1908 Final section of Gobbins Path opens.
1914 Great War begins.
Excursion traffic was curtailed by the 1914-18 War and afterwards decreased so that the excursion platforms were not required. The North Cabin was demolished and the lines were only used for storage purposes and goods train when too long to use the station loop. The engine shed was closed and not reopened until the 1939-45 War when engines were stationed there. At some times, surplus locomotives awaiting repairs were stored there. For many years, Nos 22 and 50 were stationed at Whitehead and later various 4-4-0 types were to be seen.
1920s Goods Shed become a Pavilion for concerts, dances and sporting activities.
1930s Railway hands over the Promenade and Blackhead Path to Whitehead Urban District Council.
1940s World War 2; ambulance train based along the excursion platform; Royal Engineers 8th Railway Construction Co. based at Whitehead equipped with armoured railway vehicles.
1961 Gobbins Path closes.
1966 RPSI takes over the Whitehead Excursion site as their new headquarters, thanks to Whitehead Urban District Council.
1969 First Open Day is held at Whitehead, with 3 locomotives in steam.
1971 Work starts on locomotive shed extension at Whitehead.
1972 Former Goods Shed (Pavilion) burns down.
1974 First Schools Day is held at Whitehead.

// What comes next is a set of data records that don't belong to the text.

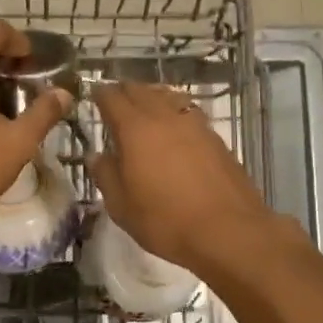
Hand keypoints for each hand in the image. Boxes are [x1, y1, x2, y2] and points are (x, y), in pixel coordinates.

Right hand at [88, 82, 280, 271]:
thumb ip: (106, 175)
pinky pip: (188, 112)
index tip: (93, 96)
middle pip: (141, 90)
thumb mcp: (121, 206)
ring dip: (152, 98)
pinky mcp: (215, 138)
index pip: (113, 98)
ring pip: (168, 97)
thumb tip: (97, 155)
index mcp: (135, 129)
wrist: (228, 231)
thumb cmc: (166, 220)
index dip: (100, 94)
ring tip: (145, 109)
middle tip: (116, 102)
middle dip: (125, 92)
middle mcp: (165, 117)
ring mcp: (194, 124)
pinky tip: (175, 129)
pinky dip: (174, 112)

1976 Enterprise Ulster commences a huge work programme at Whitehead, including excavations to create new siding space and rebuilding the platform.
Wheeldrop installed.
1979 Whitehead shed extension gets a roof at long last.
1982 Locomotive wheel lathe from Belfast York Road is installed.

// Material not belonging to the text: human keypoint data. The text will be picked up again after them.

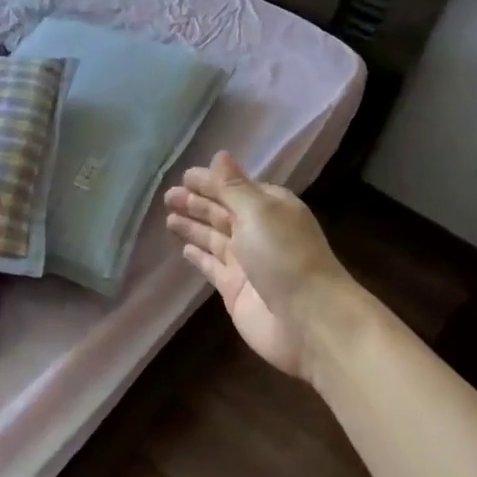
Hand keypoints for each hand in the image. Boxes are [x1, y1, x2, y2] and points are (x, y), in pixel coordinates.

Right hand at [163, 152, 351, 379]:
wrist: (308, 322)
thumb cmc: (285, 257)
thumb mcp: (258, 212)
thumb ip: (233, 187)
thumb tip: (220, 155)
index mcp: (270, 208)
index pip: (235, 188)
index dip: (211, 181)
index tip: (184, 175)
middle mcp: (259, 232)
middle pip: (223, 212)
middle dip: (197, 202)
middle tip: (168, 196)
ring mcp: (246, 262)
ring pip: (214, 237)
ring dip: (193, 226)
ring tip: (168, 217)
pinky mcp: (235, 289)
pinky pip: (212, 266)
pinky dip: (199, 255)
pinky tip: (184, 248)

1993 2nd July: Carriage shed opened.
Heavy lift gantries erected.
1997 Henry Dunleath Workshop ‘completed’.
1998 Iron foundry is established.
2006 4th July: The long-awaited official opening of the Henry Dunleath Workshop.
2007 30th January: Whitehead premises is officially purchased from Carrickfergus Borough Council.
2012 In August work starts on new Whitehead station building.
2013 Locomotive inspection pit installed.
Station building completed.
2014 Work commences on the second phase of development at Whitehead.
2015 Carriage Shed extension opens.
2016 Turntable construction completed.
2017 Carriage Workshop opens.
Signal Box is completed.
1st March: Whitehead Railway Museum opens to the public.